Here, in the unmanned aerial vehicle 1, the temperature sensor 28 constantly measures the surface temperature of the main body 10, and when the surface temperature exceeds a predetermined value due to too close to the fire source, the unmanned aerial vehicle 1 autonomously operates. The save operation is performed. Specifically, when the surface temperature exceeds a predetermined value, the evacuation control unit 20c performs an operation so that the evacuation control unit 20c moves in the backward direction with respect to the traveling direction, and the drive control unit 20a calculates the motor based on the operation result. Control twelve. Alternatively, the evacuation control unit 20c may perform the operation so that the evacuation control section 20c evacuates in a direction in which the temperature is lower in the surrounding atmosphere. Further, even when a remote operation is performed from the remote control device 2 during this time, the drive control unit 20a controls the motor 12 by giving priority to the calculation result of the evacuation control unit 20c.
Such a retracting operation is performed through the above steps (1) to (5).

When the user finds that the person 4 to be rescued is left in the building 3 (see FIG. 1 ), he/she selects the material 5 to be carried by the unmanned aerial vehicle 1. The supplies 5 are selected from the viewpoints that they are indispensable in the situation where the person to be rescued 4 is placed, and that they can be projected according to the projected flight distance of the unmanned aerial vehicle 1. At this time, if the unmanned aerial vehicle 1 is already loaded with the necessary supplies 5, the process may directly proceed to step S20. In addition, when the necessary supplies 5 are not loaded, the unmanned aerial vehicle 1 may be temporarily returned after the supplies 5 are stacked.
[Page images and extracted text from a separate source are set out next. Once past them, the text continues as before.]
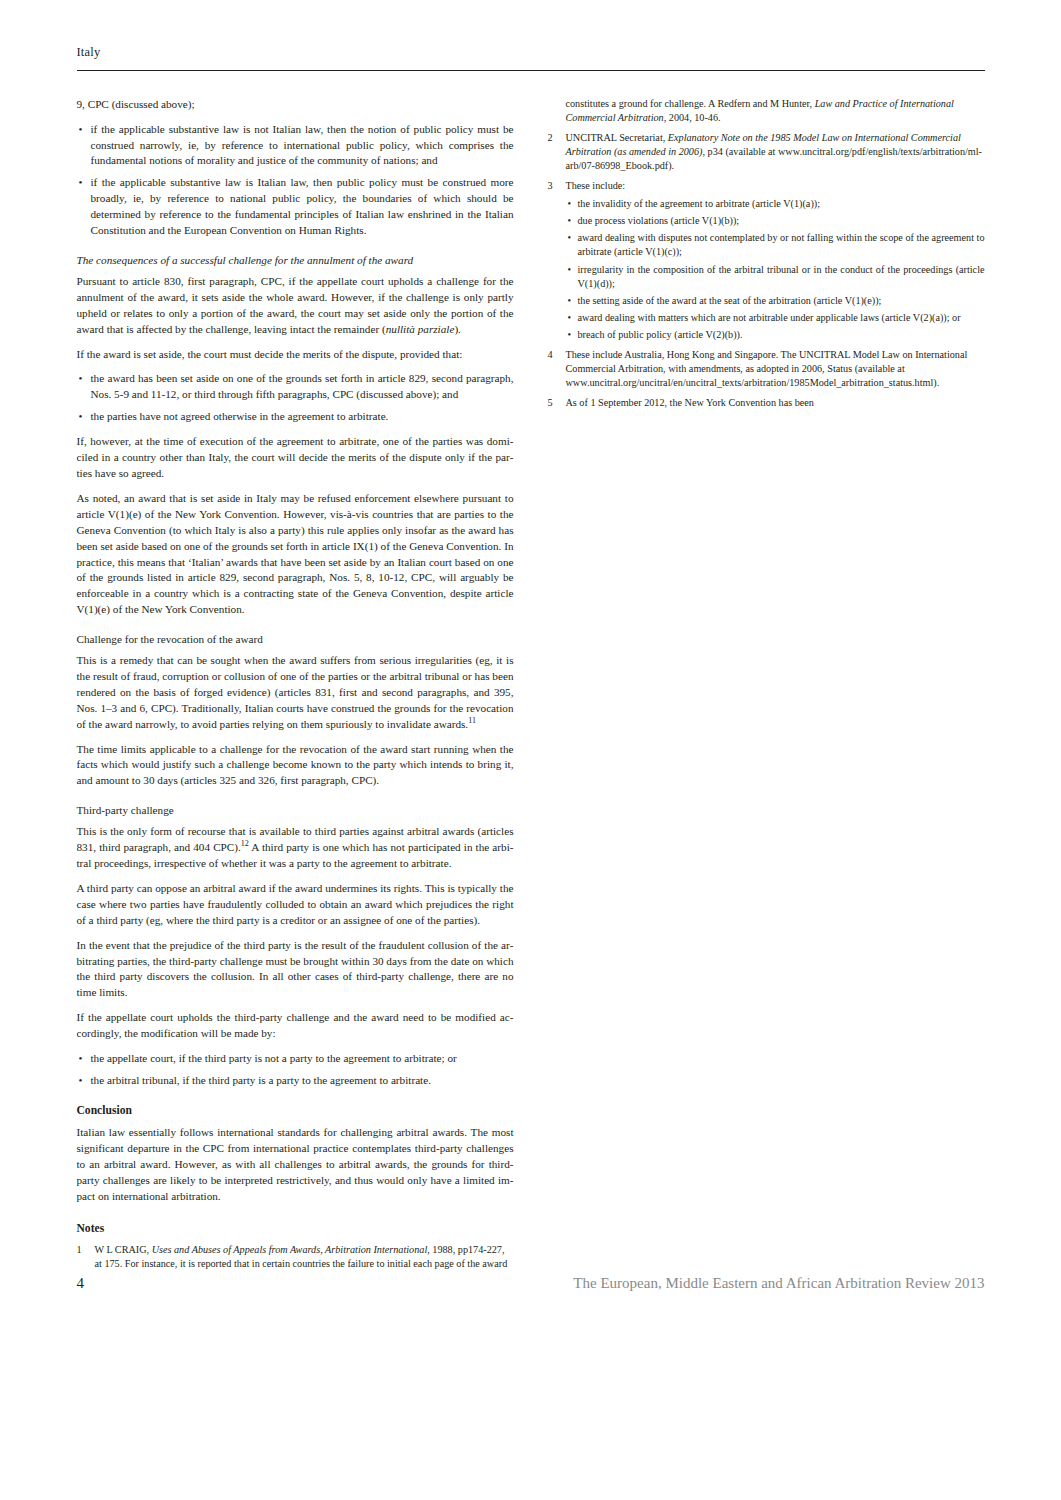Italy
9, CPC (discussed above);
if the applicable substantive law is not Italian law, then the notion of public policy must be construed narrowly, ie, by reference to international public policy, which comprises the fundamental notions of morality and justice of the community of nations; and
if the applicable substantive law is Italian law, then public policy must be construed more broadly, ie, by reference to national public policy, the boundaries of which should be determined by reference to the fundamental principles of Italian law enshrined in the Italian Constitution and the European Convention on Human Rights.
The consequences of a successful challenge for the annulment of the award
Pursuant to article 830, first paragraph, CPC, if the appellate court upholds a challenge for the annulment of the award, it sets aside the whole award. However, if the challenge is only partly upheld or relates to only a portion of the award, the court may set aside only the portion of the award that is affected by the challenge, leaving intact the remainder (nullità parziale).
If the award is set aside, the court must decide the merits of the dispute, provided that:
the award has been set aside on one of the grounds set forth in article 829, second paragraph, Nos. 5-9 and 11-12, or third through fifth paragraphs, CPC (discussed above); and
the parties have not agreed otherwise in the agreement to arbitrate.
If, however, at the time of execution of the agreement to arbitrate, one of the parties was domiciled in a country other than Italy, the court will decide the merits of the dispute only if the parties have so agreed.
As noted, an award that is set aside in Italy may be refused enforcement elsewhere pursuant to article V(1)(e) of the New York Convention. However, vis-à-vis countries that are parties to the Geneva Convention (to which Italy is also a party) this rule applies only insofar as the award has been set aside based on one of the grounds set forth in article IX(1) of the Geneva Convention. In practice, this means that ‘Italian’ awards that have been set aside by an Italian court based on one of the grounds listed in article 829, second paragraph, Nos. 5, 8, 10-12, CPC, will arguably be enforceable in a country which is a contracting state of the Geneva Convention, despite article V(1)(e) of the New York Convention.
Challenge for the revocation of the award
This is a remedy that can be sought when the award suffers from serious irregularities (eg, it is the result of fraud, corruption or collusion of one of the parties or the arbitral tribunal or has been rendered on the basis of forged evidence) (articles 831, first and second paragraphs, and 395, Nos. 1–3 and 6, CPC). Traditionally, Italian courts have construed the grounds for the revocation of the award narrowly, to avoid parties relying on them spuriously to invalidate awards.11
The time limits applicable to a challenge for the revocation of the award start running when the facts which would justify such a challenge become known to the party which intends to bring it, and amount to 30 days (articles 325 and 326, first paragraph, CPC).
Third-party challenge
This is the only form of recourse that is available to third parties against arbitral awards (articles 831, third paragraph, and 404 CPC).12 A third party is one which has not participated in the arbitral proceedings, irrespective of whether it was a party to the agreement to arbitrate.
A third party can oppose an arbitral award if the award undermines its rights. This is typically the case where two parties have fraudulently colluded to obtain an award which prejudices the right of a third party (eg, where the third party is a creditor or an assignee of one of the parties).
In the event that the prejudice of the third party is the result of the fraudulent collusion of the arbitrating parties, the third-party challenge must be brought within 30 days from the date on which the third party discovers the collusion. In all other cases of third-party challenge, there are no time limits.
If the appellate court upholds the third-party challenge and the award need to be modified accordingly, the modification will be made by:
the appellate court, if the third party is not a party to the agreement to arbitrate; or
the arbitral tribunal, if the third party is a party to the agreement to arbitrate.
Conclusion
Italian law essentially follows international standards for challenging arbitral awards. The most significant departure in the CPC from international practice contemplates third-party challenges to an arbitral award. However, as with all challenges to arbitral awards, the grounds for third-party challenges are likely to be interpreted restrictively, and thus would only have a limited impact on international arbitration.
Notes
W L CRAIG, Uses and Abuses of Appeals from Awards, Arbitration International, 1988, pp174-227, at 175. For instance, it is reported that in certain countries the failure to initial each page of the award constitutes a ground for challenge. A Redfern and M Hunter, Law and Practice of International Commercial Arbitration, 2004, 10-46.
UNCITRAL Secretariat, Explanatory Note on the 1985 Model Law on International Commercial Arbitration (as amended in 2006), p34 (available at www.uncitral.org/pdf/english/texts/arbitration/ml-arb/07-86998_Ebook.pdf).
These include:
the invalidity of the agreement to arbitrate (article V(1)(a));
due process violations (article V(1)(b));
award dealing with disputes not contemplated by or not falling within the scope of the agreement to arbitrate (article V(1)(c));
irregularity in the composition of the arbitral tribunal or in the conduct of the proceedings (article V(1)(d));
the setting aside of the award at the seat of the arbitration (article V(1)(e));
award dealing with matters which are not arbitrable under applicable laws (article V(2)(a)); or
breach of public policy (article V(2)(b)).
These include Australia, Hong Kong and Singapore. The UNCITRAL Model Law on International Commercial Arbitration, with amendments, as adopted in 2006, Status (available at www.uncitral.org/uncitral/en/uncitral_texts/arbitration/1985Model_arbitration_status.html).
As of 1 September 2012, the New York Convention has been
4
The European, Middle Eastern and African Arbitration Review 2013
In step S20, the user causes the unmanned aerial vehicle 1 to carry the material 5 and project the material 5 in the vicinity of the person to be rescued 4 (support for the procedure (2) of fire fighting activities). In detail, the user moves the unmanned aerial vehicle 1 to a distance where the material 5 can be projected to the vicinity of the person to be rescued 4 while watching the real-time video imaged by the projection imaging unit 27, and then sets a sight. The projection device 26 is caused to fire the projection cartridge.
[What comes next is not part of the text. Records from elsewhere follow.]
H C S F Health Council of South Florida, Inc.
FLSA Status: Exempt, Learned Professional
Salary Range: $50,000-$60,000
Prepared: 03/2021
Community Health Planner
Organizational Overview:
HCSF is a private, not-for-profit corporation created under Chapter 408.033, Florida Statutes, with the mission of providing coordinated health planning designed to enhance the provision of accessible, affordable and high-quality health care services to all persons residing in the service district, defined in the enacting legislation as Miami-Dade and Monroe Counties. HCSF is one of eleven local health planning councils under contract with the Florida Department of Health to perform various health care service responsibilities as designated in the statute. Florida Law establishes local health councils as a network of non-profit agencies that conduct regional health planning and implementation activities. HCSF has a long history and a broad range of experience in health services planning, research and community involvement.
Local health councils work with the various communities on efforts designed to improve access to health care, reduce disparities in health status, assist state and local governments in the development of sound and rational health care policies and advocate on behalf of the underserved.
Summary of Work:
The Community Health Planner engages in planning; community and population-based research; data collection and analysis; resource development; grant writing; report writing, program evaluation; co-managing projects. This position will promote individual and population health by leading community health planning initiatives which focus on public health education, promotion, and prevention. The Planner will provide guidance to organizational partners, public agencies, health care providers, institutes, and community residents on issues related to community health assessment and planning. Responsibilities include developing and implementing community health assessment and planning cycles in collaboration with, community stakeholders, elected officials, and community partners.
At this time, since the unmanned aerial vehicle 1 receives the reaction force of the projection, the unmanned aerial vehicle 1 may shake greatly or move in an unintended direction as it is. Therefore, the projection control unit 20b performs a calculation for suppressing the displacement and movement that may occur in the unmanned aerial vehicle 1 due to the reaction force of the projection, and outputs the calculation result to the drive control unit 20a at the same time as the projection cartridge is fired. .. In response to this, the drive control unit 20a controls the motor 12 based on this calculation result. Further, even when remote control is performed from the remote control device 2 during this period, the drive control unit 20a controls the motor 12 by giving priority to the calculation result of the projection control unit 20b. It is desirable to set the weight and the firing speed of the projection cartridge so that the momentum when the projection cartridge is fired is smaller than the momentum that can control the unmanned aerial vehicle 1. With such a setting, the unmanned aerial vehicle 1 can be stably controlled during projection. Further, in the drive control unit 20a, as a control method for suppressing the reaction force of projection, nonlinear control is preferable to linear control such as PID control. In particular, it is preferable to adopt nonlinear robust control such as sliding mode control. Thereby, the reaction force when the projection cartridge is fired can be controlled so that the displacement of the unmanned aerial vehicle 1 is within 1 m, for example.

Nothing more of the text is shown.